- **PAGE TEXT**:
Wednesday, January 30, 2008

I love breakfast

It's not seemly to gloat about your own breakfast, that you eat alone on a sunny Saturday morning, but I can't help it.

Monday, January 28, 2008

Another Korean disappointment

My last night in Madrid, I ended up tapas-hopping with a fellow chowhound from the New York region. He had seen my blog and was very complimentary. I was particularly flattered when a week or so later, he suggested that I submit my blog to the James Beard Foundation awards, in the category of new media. He even offered to pay the $100 application fee. I turned him down, partly because the previous winners were real food journalists, but mostly because I don’t really want to be a food writer. I don’t think food is really that important.

I write about food, in a world where every schmuck has a blog, because right now, I don’t know how else to talk about the things I care about. I don’t know how else to show and not tell that I love my mother, that I miss my friends who’ve moved away, that I value things made with care and by hand, that I love traditions that are proud but alive with change. It’s like the most over-used MFK Fisher quote, “It seems to me that our three basic needs, for food and security and love, are so mixed and mingled and intertwined that we cannot straightly think of one without the others. So it happens that when I write of hunger, I am really writing about love and the hunger for it, and warmth and the love of it and the hunger for it…and then the warmth and richness and fine reality of hunger satisfied…and it is all one.” Such a poor example of her writing. It’s so much better to read the rest of “Gastronomical Me,” and see what a filter and prism food is for the things that really matter to her. And it’s so much better for me to stop this paragraph now and tell you what I ate in Koreatown last Friday.

- **DATASET ROWS**:
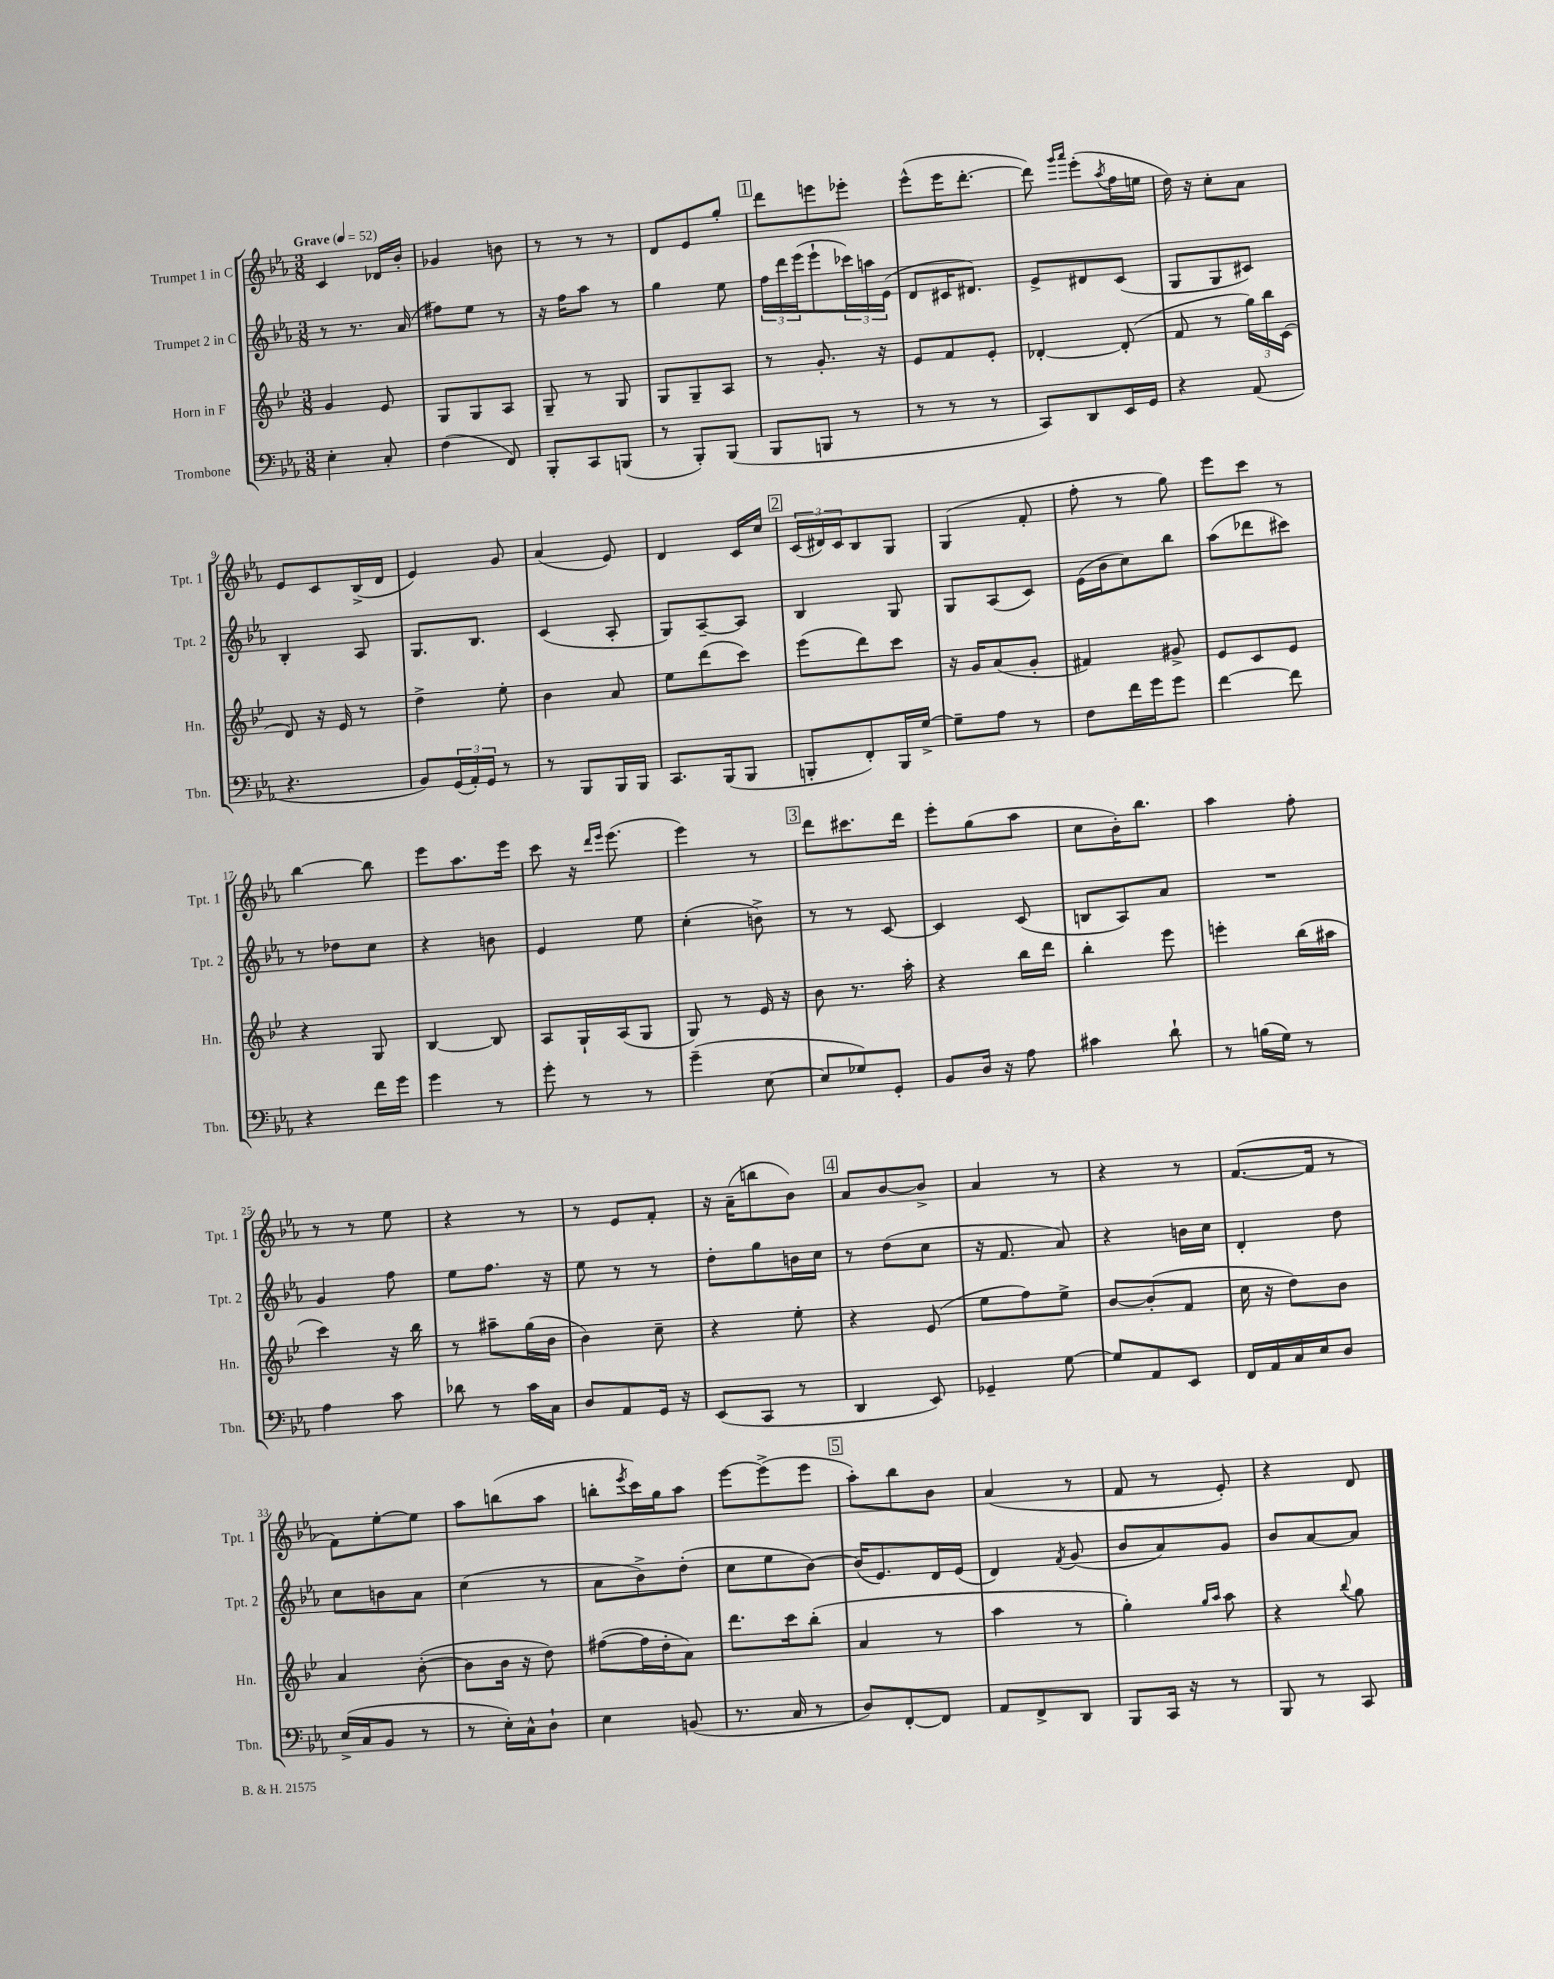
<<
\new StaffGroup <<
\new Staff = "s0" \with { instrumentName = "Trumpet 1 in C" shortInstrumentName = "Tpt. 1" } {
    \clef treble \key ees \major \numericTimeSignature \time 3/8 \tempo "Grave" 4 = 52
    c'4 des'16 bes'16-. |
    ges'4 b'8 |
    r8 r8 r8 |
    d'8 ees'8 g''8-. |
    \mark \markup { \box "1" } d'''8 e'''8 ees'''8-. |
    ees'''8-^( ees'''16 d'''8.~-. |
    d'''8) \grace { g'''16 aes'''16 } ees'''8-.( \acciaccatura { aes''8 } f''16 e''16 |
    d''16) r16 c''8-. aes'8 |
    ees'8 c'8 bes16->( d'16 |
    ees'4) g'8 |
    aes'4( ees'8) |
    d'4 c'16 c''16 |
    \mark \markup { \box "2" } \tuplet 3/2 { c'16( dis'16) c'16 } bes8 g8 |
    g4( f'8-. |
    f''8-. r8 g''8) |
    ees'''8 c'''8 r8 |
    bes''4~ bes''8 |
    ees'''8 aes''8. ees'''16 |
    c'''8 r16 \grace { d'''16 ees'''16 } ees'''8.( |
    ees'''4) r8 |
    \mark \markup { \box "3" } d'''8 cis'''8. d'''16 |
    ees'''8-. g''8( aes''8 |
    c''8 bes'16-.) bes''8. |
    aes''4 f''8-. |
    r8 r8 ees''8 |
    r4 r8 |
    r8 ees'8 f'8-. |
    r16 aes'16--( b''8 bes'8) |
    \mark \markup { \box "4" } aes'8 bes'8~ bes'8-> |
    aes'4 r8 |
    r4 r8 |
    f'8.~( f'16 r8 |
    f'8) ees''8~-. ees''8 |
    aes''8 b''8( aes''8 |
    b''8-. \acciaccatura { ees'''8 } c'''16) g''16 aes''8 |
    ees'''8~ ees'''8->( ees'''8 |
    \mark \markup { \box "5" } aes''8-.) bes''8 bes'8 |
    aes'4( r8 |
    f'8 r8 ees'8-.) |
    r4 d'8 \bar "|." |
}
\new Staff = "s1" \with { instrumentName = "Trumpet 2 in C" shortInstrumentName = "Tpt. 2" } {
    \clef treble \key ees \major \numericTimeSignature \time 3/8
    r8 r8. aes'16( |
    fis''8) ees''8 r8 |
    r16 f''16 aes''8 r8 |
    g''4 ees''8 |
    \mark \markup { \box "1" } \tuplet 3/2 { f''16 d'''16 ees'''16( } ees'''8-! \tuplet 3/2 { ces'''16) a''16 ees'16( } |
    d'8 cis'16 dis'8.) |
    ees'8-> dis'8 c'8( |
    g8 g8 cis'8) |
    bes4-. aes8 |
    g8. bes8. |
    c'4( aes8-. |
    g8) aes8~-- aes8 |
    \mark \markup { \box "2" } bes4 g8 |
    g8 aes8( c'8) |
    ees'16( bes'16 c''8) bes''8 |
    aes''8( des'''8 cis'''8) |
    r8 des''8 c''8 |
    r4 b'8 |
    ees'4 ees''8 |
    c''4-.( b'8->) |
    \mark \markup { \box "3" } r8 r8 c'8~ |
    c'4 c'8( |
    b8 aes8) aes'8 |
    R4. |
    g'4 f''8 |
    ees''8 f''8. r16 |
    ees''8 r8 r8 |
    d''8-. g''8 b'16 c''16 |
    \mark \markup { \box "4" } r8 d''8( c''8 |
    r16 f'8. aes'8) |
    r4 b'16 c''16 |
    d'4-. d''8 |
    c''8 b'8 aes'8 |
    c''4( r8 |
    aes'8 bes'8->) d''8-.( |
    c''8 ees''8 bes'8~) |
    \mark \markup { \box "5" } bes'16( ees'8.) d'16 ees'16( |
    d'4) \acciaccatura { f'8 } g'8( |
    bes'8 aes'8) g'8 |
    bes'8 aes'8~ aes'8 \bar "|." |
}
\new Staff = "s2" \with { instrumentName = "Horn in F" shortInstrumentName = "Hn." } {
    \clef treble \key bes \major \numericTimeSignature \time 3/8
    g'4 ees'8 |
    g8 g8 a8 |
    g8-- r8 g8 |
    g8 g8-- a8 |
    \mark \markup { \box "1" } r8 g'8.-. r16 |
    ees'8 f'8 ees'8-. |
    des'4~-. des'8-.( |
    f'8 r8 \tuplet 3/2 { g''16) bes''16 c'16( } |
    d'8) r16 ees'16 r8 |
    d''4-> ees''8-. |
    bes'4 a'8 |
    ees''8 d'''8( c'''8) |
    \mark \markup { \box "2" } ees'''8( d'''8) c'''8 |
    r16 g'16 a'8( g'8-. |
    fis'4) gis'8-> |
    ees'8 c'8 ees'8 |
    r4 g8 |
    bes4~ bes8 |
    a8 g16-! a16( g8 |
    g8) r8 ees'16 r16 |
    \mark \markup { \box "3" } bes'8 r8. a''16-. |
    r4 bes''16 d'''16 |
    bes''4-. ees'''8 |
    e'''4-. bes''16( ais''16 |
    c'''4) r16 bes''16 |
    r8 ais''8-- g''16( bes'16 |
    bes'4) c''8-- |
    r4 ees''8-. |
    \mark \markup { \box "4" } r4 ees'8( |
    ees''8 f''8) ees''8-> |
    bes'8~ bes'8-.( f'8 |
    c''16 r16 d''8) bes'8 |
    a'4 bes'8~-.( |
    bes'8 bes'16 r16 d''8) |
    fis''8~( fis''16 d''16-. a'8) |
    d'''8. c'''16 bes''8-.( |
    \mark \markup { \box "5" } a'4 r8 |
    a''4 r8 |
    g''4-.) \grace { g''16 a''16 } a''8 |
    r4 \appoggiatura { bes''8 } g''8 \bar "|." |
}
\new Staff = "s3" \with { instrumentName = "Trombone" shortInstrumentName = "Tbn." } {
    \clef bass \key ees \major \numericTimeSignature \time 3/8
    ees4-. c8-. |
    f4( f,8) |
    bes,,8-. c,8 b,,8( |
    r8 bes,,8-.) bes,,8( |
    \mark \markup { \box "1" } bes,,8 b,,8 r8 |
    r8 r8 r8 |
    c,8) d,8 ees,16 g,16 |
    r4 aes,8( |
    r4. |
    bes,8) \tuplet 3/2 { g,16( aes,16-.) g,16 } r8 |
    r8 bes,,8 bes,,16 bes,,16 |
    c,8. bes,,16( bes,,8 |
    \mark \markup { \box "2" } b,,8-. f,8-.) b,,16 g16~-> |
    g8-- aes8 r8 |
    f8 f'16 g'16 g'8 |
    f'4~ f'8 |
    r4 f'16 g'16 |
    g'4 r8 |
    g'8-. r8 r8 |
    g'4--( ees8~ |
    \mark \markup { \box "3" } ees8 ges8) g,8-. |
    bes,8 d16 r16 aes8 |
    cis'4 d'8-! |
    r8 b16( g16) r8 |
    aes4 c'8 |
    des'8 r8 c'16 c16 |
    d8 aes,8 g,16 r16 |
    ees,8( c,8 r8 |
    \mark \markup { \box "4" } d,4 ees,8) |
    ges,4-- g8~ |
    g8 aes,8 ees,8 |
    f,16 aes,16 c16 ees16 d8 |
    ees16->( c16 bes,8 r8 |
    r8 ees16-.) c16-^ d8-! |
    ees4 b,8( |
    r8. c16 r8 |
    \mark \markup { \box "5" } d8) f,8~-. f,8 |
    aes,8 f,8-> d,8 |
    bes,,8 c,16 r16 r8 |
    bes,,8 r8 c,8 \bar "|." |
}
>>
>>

- **YOUR OBJECTIVE**: Please repeat the food blog text word for word, from "Wednesday, January 30, 2008" up to and including "can't help it.". The lines have no connection to the food blog text.

- **REPLY**:
Wednesday, January 30, 2008

I love breakfast

It's not seemly to gloat about your own breakfast, that you eat alone on a sunny Saturday morning, but I can't help it.